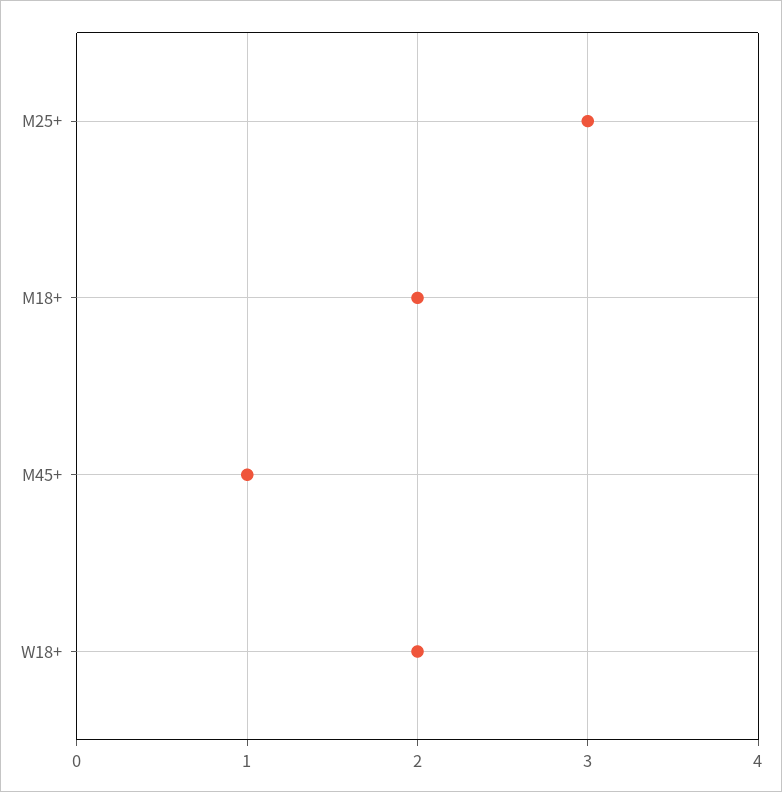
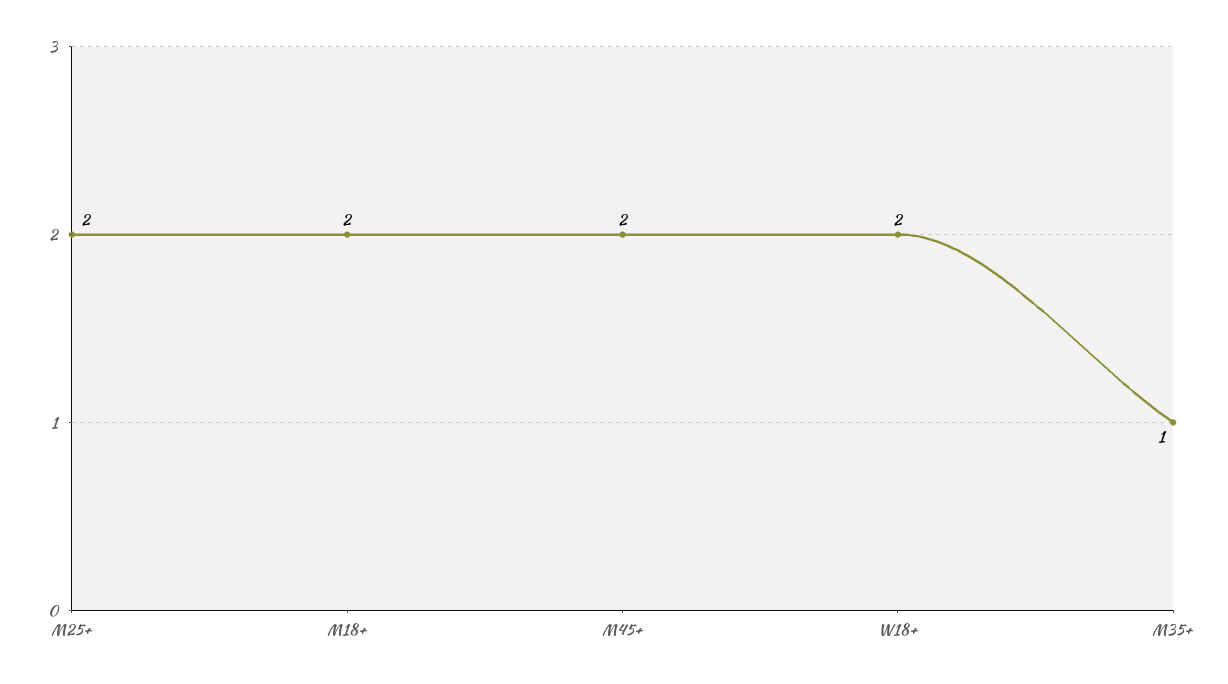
  {
-   "M25+": 3,
+   "M25+": 2,
    "M18+": 2,
-   "M45+": 1,
+   "M45+": 2,
-   "W18+": 2
+   "W18+": 2,
+   "M35+": 1
  }

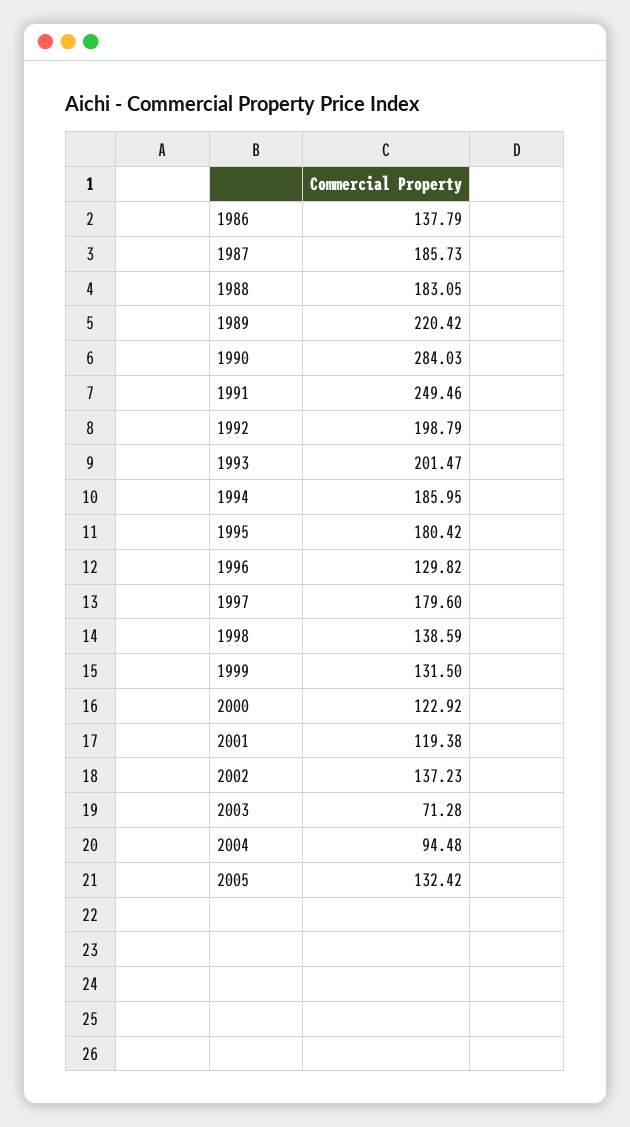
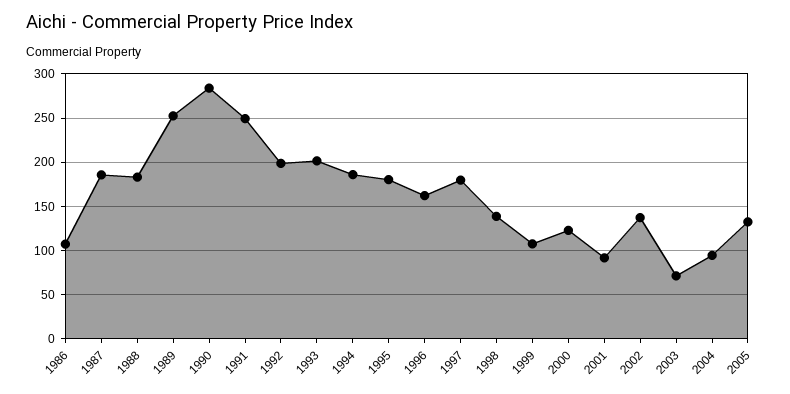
  {
-   "1986": 137.79,
+   "1986": 110,
    "1987": 185.73,
    "1988": 183.05,
-   "1989": 220.42,
+   "1989": 250,
    "1990": 284.03,
    "1991": 249.46,
    "1992": 198.79,
    "1993": 201.47,
    "1994": 185.95,
    "1995": 180.42,
-   "1996": 129.82,
+   "1996": 160,
    "1997": 179.6,
    "1998": 138.59,
-   "1999": 131.5,
+   "1999": 110,
    "2000": 122.92,
-   "2001": 119.38,
+   "2001": 90,
    "2002": 137.23,
    "2003": 71.28,
    "2004": 94.48,
    "2005": 132.42
  }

════════════════════

:: Required action ::
Transcribe each record exactly as it stands, setting aside any pictures.

:: Written answer ::
  {
-   "M25+": 3,
+   "M25+": 2,
    "M18+": 2,
-   "M45+": 1,
+   "M45+": 2,
-   "W18+": 2
+   "W18+": 2,
+   "M35+": 1
  }

  {
-   "1986": 137.79,
+   "1986": 110,
    "1987": 185.73,
    "1988": 183.05,
-   "1989": 220.42,
+   "1989": 250,
    "1990": 284.03,
    "1991": 249.46,
    "1992": 198.79,
    "1993": 201.47,
    "1994": 185.95,
    "1995": 180.42,
-   "1996": 129.82,
+   "1996": 160,
    "1997": 179.6,
    "1998": 138.59,
-   "1999": 131.5,
+   "1999": 110,
    "2000": 122.92,
-   "2001": 119.38,
+   "2001": 90,
    "2002": 137.23,
    "2003": 71.28,
    "2004": 94.48,
    "2005": 132.42
  }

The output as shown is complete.